**Stored dataset rows**
* * *

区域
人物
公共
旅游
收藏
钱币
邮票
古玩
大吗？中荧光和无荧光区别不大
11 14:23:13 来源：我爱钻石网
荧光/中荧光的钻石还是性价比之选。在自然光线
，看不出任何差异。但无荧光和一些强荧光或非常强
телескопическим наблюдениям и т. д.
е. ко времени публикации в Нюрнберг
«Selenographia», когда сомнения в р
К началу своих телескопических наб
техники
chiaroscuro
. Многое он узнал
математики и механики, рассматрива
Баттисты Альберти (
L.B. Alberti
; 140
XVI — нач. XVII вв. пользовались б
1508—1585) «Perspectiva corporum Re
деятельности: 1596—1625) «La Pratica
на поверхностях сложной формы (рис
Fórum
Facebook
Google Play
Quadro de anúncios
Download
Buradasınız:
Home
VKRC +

* * *

**Your task**
Please extract every line of text from the rows above and reproduce each one character for character.

**Solved exercise**
区域
人物
公共
旅游
收藏
钱币
邮票
古玩
大吗？中荧光和无荧光区别不大
11 14:23:13 来源：我爱钻石网
荧光/中荧光的钻石还是性价比之选。在自然光线
，看不出任何差异。但无荧光和一些强荧光或非常强
телескопическим наблюдениям и т. д.
е. ко времени публикации в Нюрнберг
«Selenographia», когда сомнения в р
К началу своих телескопических наб
техники
chiaroscuro
. Многое он узнал
математики и механики, рассматрива
Баттисты Альберти (
L.B. Alberti
; 140
XVI — нач. XVII вв. пользовались б
1508—1585) «Perspectiva corporum Re
деятельности: 1596—1625) «La Pratica
на поверхностях сложной формы (рис
Fórum
Facebook
Google Play
Quadro de anúncios
Download
Buradasınız:
Home
VKRC +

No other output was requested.